The Connection Between Beliefs And Behavior
Article | Accountability Insights
The beliefs held by people in an organization which are manifested by how they think and act, are the primary determiners of their personal behavior and actions inside that organization. If you change people’s beliefs about how they should do their daily work and help them adopt the new beliefs you need them to hold, you will produce the actions you need them to take. We are talking about “organizational beliefs,” in other words, the beliefs people hold about what matters most to the organization, how people get ahead, when people receive recognition or reward, why people get fired, and what their bosses really care about.
We refer to them as Cultural Beliefs because, taken collectively, such beliefs define much of an organization’s culture. Therefore, if you really want to change the actions of individual people on a team or in an organization, you must focus, first and foremost, on their beliefs. Pay attention to the beliefs of your people, or their beliefs may hinder your ability to achieve results.
Consider the following example: The director of nursing for a large medical center, we’ll call her Margaret, was struggling with a pesky problem. Her nurses were obtaining “next of kin” information on patients admitted into the Emergency Room only 42% of the time. This percentage was unacceptable to Margaret because “next of kin” was often an invaluable source of information for determining optimal treatment of a patient. To address the problem, Margaret developed what she considered to be a leading edge training program, based on industry best practices, to change the behavior of her nursing staff. Ninety days later, after all 2000 nurses had gone through her day-long training program, Margaret conducted another survey of ER operations to find out how her training program had affected the collection of this data. To her utter frustration, “next of kin” information was now being obtained 47% of the time. Minimal improvement. After a lot of introspection and receiving some effective coaching, Margaret acknowledged that her training program had done little to change a basic belief held by her nurses. What was the belief? Obtaining “next of kin” information when admitting a patient into the ER is of little importance and low priority when compared to immediately addressing the patient’s medical symptoms/condition.

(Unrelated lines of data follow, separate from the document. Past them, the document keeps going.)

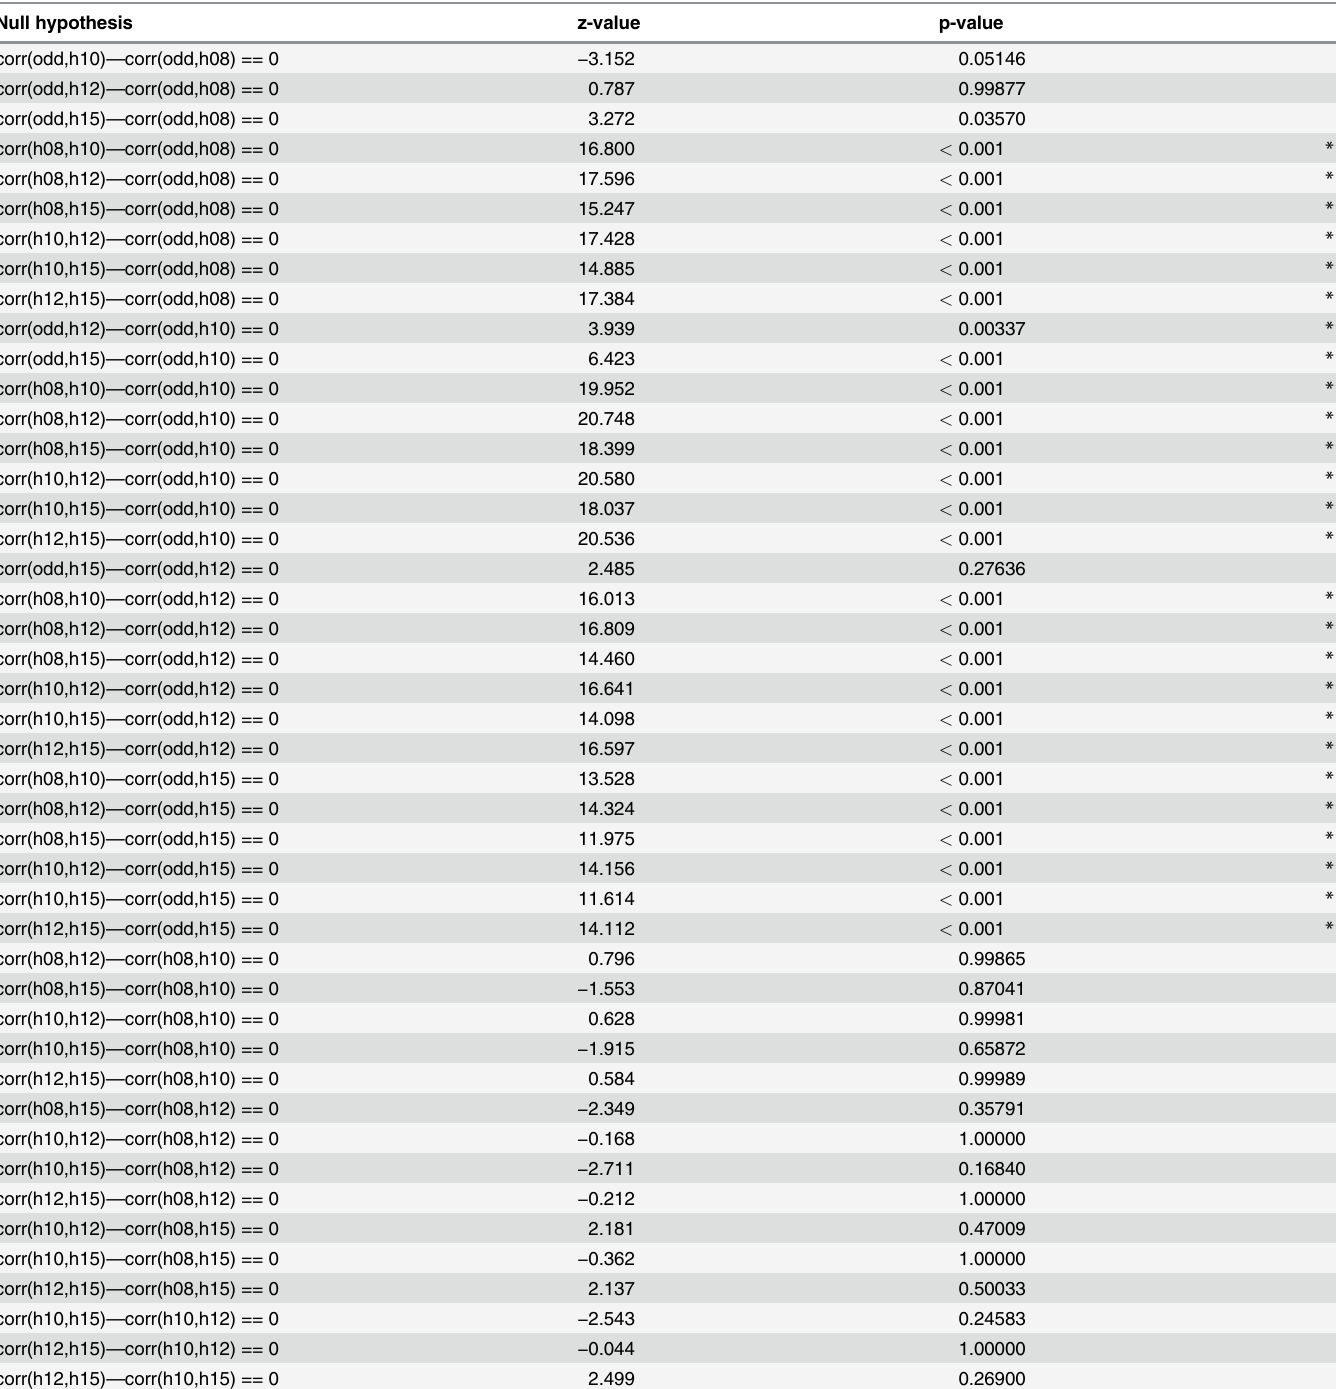
Table 1. Results from the post hoc pairwise comparisons of the linear mixed model built on the correlation data shown in Fig. 5. The first column rep- resents the tested hypothesis; “ odd ” represents the oddball condition while “ h08 ” , “ h10 ” , “ h12 ” and “ h15 ” represent the hybrid condition at 8.57, 10, 12 and 15Hz, respectively. Therefore “ corr(odd, h10) ” represents the correlation between oddball and 10Hz-hybrid ERPs. The first line of the table tests for signifi- cance in the difference between, on the one hand, correlation values between ERPs recorded in the oddball and in the 10Hz-hybrid conditions and, on the other hand, correlation values between ERPs recorded in the oddball and in the 8.57Hz-hybrid conditions. The second and third columns represent respec- tively the test statistic and the associated p-value. the symbol ** denotes statistical significance below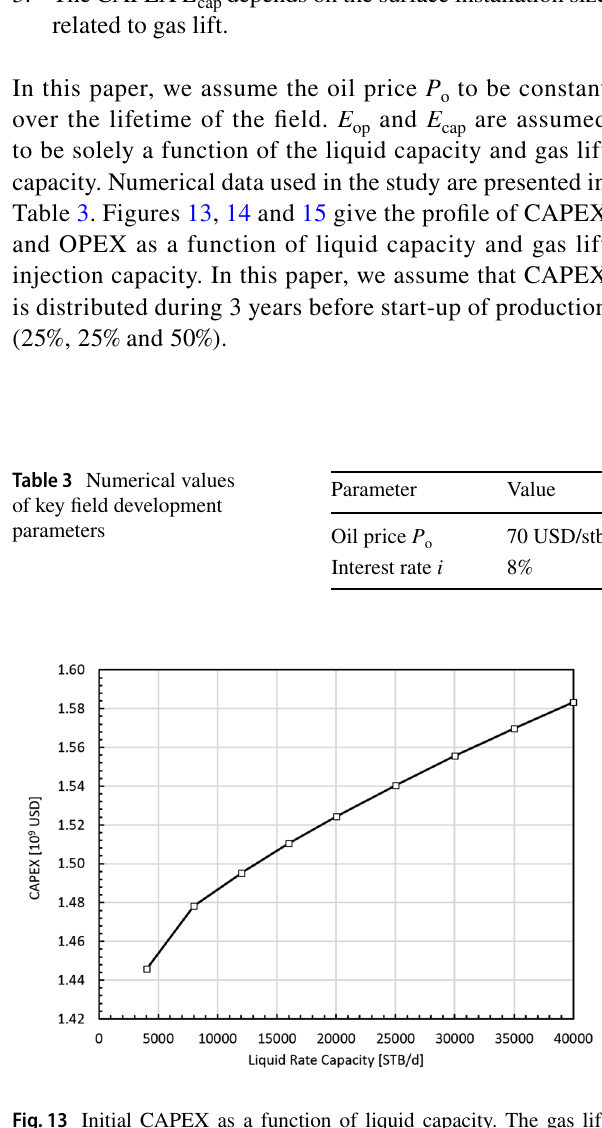
Fig. 12 Execution time of the solution for a single time step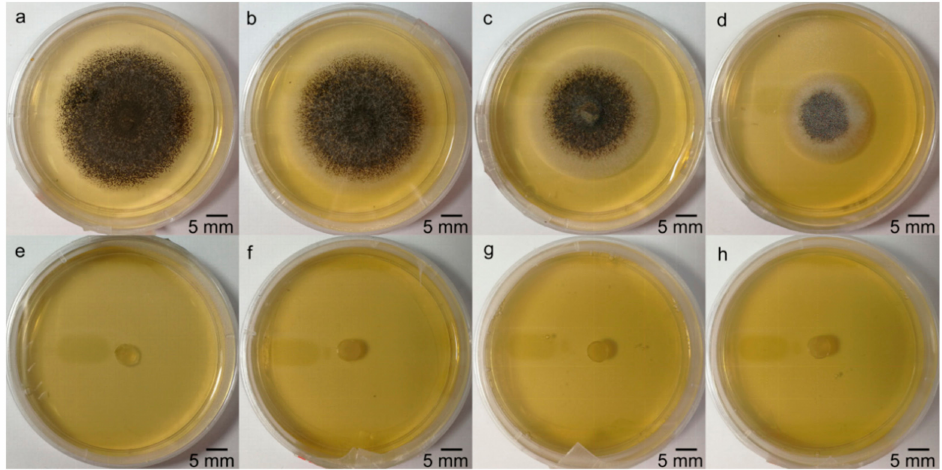
Figure 8. In vitro growth status of A. niger (4 days) under di ff erent concentrations of aqueous garlic extract (the Petri dish inner diameter is 55 mm). ( a ) control; ( b ) 1 mg / mL; ( c ) 2.5 mg / mL; ( d ) 5 mg / mL;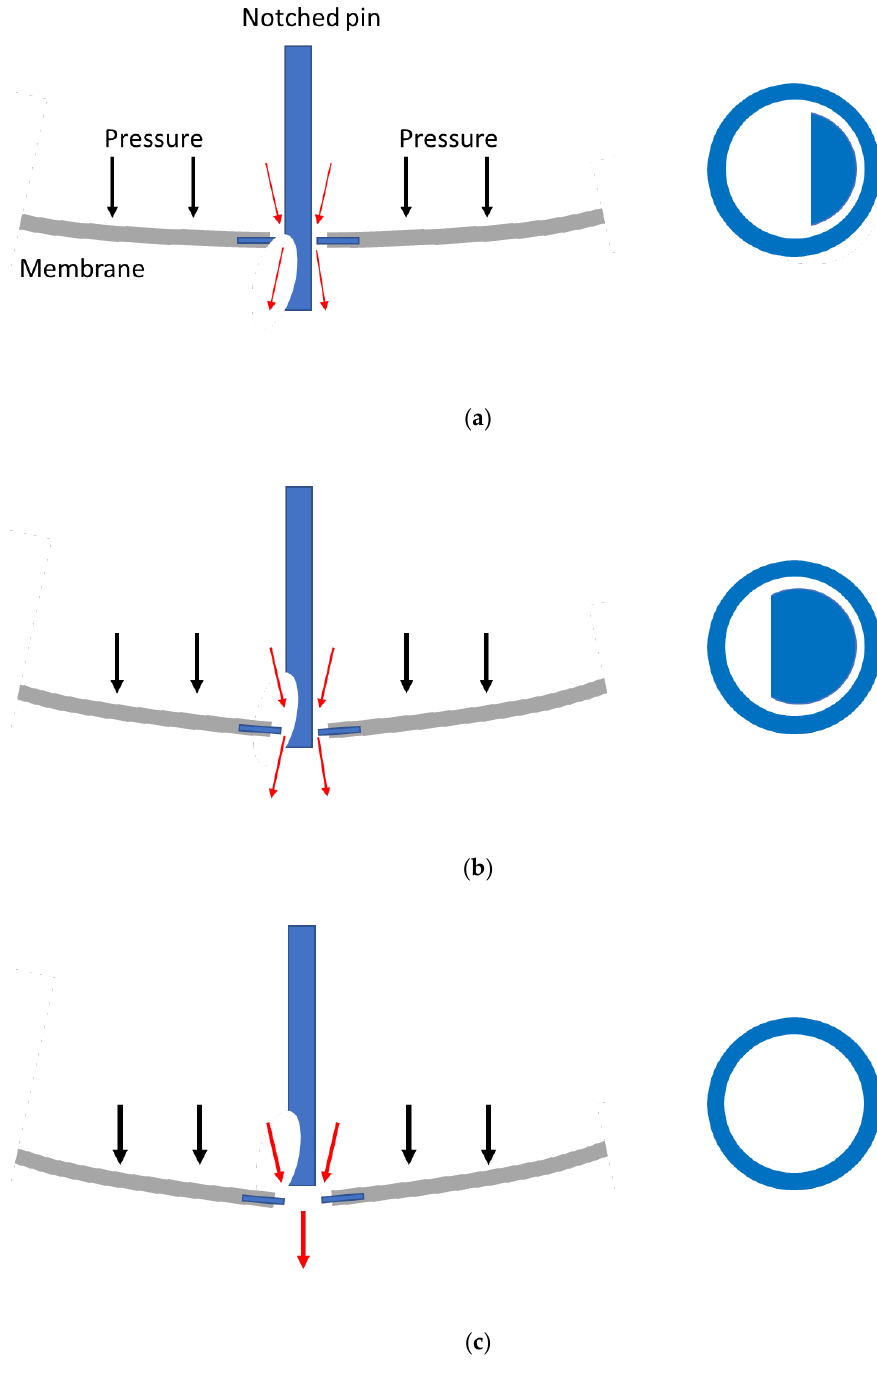
Figure 10. Schematic drawings of Orbis-Sigma II ® valve (left) and cross-section of the orifice between the membrane and the pin (right). The cerebrospinal fluid (CSF) flow is indicated by an arrow. ( a ) Differential pressure stage, with a low hydraulic resistance up to 9 mbar . ( b ) Flow regulating stage, with a progressive narrowing of the orifice as the pressure increases from 9 to 36 mbar. ( c ) Safety stage beyond 36 mbar, with a low hydraulic resistance to restore normal ICP.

To change this belief, Margaret realized that she would have to do more than training or communicate her desired actions. She would have to create new experiences for her nurses that would convince them of the importance of obtaining “next of kin” information for ER patients—new experiences that would change their belief about obtaining “next of kin” information. Once she realized what she had to do, Margaret spent the next 8 weeks telling and retelling a few heart-rending stories to her 2000 nurses; stories that captured real experiences about how the “next of kin” information helped to save lives in the ER.
After sharing these experiences, Margaret’s team of nurses were obtaining “next of kin” information 92% of the time. What made the difference? Their beliefs about obtaining “next of kin” information had changed, which brought about a dramatic change in their actions.